BEGIN

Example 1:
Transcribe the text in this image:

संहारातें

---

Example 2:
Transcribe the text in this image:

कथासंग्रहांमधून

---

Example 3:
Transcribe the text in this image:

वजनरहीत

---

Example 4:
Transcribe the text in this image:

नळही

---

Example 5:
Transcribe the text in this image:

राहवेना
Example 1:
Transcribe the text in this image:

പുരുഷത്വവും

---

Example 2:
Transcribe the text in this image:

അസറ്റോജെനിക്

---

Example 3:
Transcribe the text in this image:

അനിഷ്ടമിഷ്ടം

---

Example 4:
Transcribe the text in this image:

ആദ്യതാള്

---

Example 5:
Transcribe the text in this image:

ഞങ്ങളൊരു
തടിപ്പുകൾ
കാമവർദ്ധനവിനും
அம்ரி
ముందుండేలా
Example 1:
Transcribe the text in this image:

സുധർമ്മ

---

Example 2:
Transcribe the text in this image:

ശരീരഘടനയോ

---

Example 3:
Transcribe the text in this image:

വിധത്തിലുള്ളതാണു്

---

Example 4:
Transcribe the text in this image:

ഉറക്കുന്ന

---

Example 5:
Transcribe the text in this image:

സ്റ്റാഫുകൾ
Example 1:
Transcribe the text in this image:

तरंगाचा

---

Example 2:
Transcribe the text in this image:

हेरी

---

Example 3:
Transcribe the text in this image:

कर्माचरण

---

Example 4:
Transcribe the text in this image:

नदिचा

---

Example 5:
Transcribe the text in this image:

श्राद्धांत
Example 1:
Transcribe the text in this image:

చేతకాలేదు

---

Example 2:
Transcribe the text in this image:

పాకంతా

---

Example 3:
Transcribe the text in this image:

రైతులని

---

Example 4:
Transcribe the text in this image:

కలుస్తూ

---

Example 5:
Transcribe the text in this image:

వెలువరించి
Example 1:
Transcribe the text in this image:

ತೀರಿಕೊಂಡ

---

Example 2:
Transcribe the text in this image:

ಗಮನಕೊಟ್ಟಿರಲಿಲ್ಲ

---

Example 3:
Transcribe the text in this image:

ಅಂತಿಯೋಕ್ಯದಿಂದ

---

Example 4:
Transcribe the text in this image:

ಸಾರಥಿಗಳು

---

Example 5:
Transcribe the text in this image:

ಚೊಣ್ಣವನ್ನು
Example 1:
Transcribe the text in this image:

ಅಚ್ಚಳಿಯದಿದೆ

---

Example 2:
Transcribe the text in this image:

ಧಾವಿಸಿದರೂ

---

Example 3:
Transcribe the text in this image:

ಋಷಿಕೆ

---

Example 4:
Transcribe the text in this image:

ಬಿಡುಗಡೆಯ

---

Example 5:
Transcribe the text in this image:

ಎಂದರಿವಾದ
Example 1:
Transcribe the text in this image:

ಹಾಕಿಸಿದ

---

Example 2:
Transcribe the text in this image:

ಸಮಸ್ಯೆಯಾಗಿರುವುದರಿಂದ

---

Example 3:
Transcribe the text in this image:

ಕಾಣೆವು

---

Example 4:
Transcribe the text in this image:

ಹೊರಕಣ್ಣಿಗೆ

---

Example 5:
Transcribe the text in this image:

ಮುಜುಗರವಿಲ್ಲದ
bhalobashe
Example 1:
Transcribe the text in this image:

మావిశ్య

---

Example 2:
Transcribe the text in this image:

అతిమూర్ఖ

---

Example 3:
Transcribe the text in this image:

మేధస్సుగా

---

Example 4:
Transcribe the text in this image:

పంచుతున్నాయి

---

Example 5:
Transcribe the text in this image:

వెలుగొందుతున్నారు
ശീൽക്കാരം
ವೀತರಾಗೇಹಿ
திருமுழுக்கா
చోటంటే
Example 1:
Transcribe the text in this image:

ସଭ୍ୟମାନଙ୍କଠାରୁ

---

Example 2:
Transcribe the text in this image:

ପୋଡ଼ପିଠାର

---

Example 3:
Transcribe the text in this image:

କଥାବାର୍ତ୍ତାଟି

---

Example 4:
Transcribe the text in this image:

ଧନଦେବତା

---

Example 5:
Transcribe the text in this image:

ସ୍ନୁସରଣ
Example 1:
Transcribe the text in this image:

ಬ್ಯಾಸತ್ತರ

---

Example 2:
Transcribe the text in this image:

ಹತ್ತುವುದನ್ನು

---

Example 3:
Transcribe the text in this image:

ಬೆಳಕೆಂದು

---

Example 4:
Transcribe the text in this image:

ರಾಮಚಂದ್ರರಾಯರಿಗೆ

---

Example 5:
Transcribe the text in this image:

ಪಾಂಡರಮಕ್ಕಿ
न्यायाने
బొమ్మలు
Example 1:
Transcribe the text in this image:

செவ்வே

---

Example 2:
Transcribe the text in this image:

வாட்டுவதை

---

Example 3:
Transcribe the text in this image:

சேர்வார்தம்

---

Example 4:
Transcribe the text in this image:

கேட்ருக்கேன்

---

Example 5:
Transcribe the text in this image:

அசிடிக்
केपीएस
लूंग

END

[Your task]: The full set of records above is to be printed exactly as it appears.

[Answer to this task]:
Example 1:
Transcribe the text in this image:

संहारातें

---

Example 2:
Transcribe the text in this image:

कथासंग्रहांमधून

---

Example 3:
Transcribe the text in this image:

वजनरहीत

---

Example 4:
Transcribe the text in this image:

नळही

---

Example 5:
Transcribe the text in this image:

राहवेना
Example 1:
Transcribe the text in this image:

പുരുഷത്വവും

---

Example 2:
Transcribe the text in this image:

അസറ്റോജെനിക്

---

Example 3:
Transcribe the text in this image:

അനിഷ്ടമിഷ്ടം

---

Example 4:
Transcribe the text in this image:

ആദ്യതാള്

---

Example 5:
Transcribe the text in this image:

ഞങ്ങളൊരു
തടിപ്പുകൾ
കാമവർദ്ധനവിനും
அம்ரி
ముందుండేలా
Example 1:
Transcribe the text in this image:

സുധർമ്മ

---

Example 2:
Transcribe the text in this image:

ശരീരഘടനയോ

---

Example 3:
Transcribe the text in this image:

വിധത്തിലുള്ളതാണു്

---

Example 4:
Transcribe the text in this image:

ഉറക്കുന്ന

---

Example 5:
Transcribe the text in this image:

സ്റ്റാഫുകൾ
Example 1:
Transcribe the text in this image:

तरंगाचा

---

Example 2:
Transcribe the text in this image:

हेरी

---

Example 3:
Transcribe the text in this image:

कर्माचरण

---

Example 4:
Transcribe the text in this image:

नदिचा

---

Example 5:
Transcribe the text in this image:

श्राद्धांत
Example 1:
Transcribe the text in this image:

చేతకాలేదు

---

Example 2:
Transcribe the text in this image:

పాకంతా

---

Example 3:
Transcribe the text in this image:

రైతులని

---

Example 4:
Transcribe the text in this image:

కలుస్తూ

---

Example 5:
Transcribe the text in this image:

వెలువరించి
Example 1:
Transcribe the text in this image:

ತೀರಿಕೊಂಡ

---

Example 2:
Transcribe the text in this image:

ಗಮನಕೊಟ್ಟಿರಲಿಲ್ಲ

---

Example 3:
Transcribe the text in this image:

ಅಂತಿಯೋಕ್ಯದಿಂದ

---

Example 4:
Transcribe the text in this image:

ಸಾರಥಿಗಳು

---

Example 5:
Transcribe the text in this image:

ಚೊಣ್ಣವನ್ನು
Example 1:
Transcribe the text in this image:

ಅಚ್ಚಳಿಯದಿದೆ

---

Example 2:
Transcribe the text in this image:

ಧಾವಿಸಿದರೂ

---

Example 3:
Transcribe the text in this image:

ಋಷಿಕೆ

---

Example 4:
Transcribe the text in this image:

ಬಿಡುಗಡೆಯ

---

Example 5:
Transcribe the text in this image:

ಎಂದರಿವಾದ
Example 1:
Transcribe the text in this image:

ಹಾಕಿಸಿದ

---

Example 2:
Transcribe the text in this image:

ಸಮಸ್ಯೆಯಾಗಿರುವುದರಿಂದ

---

Example 3:
Transcribe the text in this image:

ಕಾಣೆವು

---

Example 4:
Transcribe the text in this image:

ಹೊರಕಣ್ಣಿಗೆ

---

Example 5:
Transcribe the text in this image:

ಮುಜುಗರವಿಲ್ಲದ
bhalobashe
Example 1:
Transcribe the text in this image:

మావిశ్య

---

Example 2:
Transcribe the text in this image:

అతిమూర్ఖ

---

Example 3:
Transcribe the text in this image:

మేధస్సుగా

---

Example 4:
Transcribe the text in this image:

పంచుతున్నాయి

---

Example 5:
Transcribe the text in this image:

వెలుగొందుతున్నారు
ശീൽക്കാരം
ವೀತರಾಗೇಹಿ
திருமுழுக்கா
చోటంటే
Example 1:
Transcribe the text in this image:

ସଭ୍ୟମାନଙ୍କଠାରୁ

---

Example 2:
Transcribe the text in this image:

ପୋଡ଼ପିଠାର

---

Example 3:
Transcribe the text in this image:

କଥାବାର୍ତ୍ତାଟି

---

Example 4:
Transcribe the text in this image:

ଧନଦେବତା

---

Example 5:
Transcribe the text in this image:

ସ୍ନୁସରଣ
Example 1:
Transcribe the text in this image:

ಬ್ಯಾಸತ್ತರ

---

Example 2:
Transcribe the text in this image:

ಹತ್ತುವುದನ್ನು

---

Example 3:
Transcribe the text in this image:

ಬೆಳಕೆಂದು

---

Example 4:
Transcribe the text in this image:

ರಾಮಚಂದ್ರರಾಯರಿಗೆ

---

Example 5:
Transcribe the text in this image:

ಪಾಂಡರಮಕ್ಕಿ
न्यायाने
బొమ్మలు
Example 1:
Transcribe the text in this image:

செவ்வே

---

Example 2:
Transcribe the text in this image:

வாட்டுவதை

---

Example 3:
Transcribe the text in this image:

சேர்வார்தம்

---

Example 4:
Transcribe the text in this image:

கேட்ருக்கேன்

---

Example 5:
Transcribe the text in this image:

அசிடிக்
केपीएस
लूंग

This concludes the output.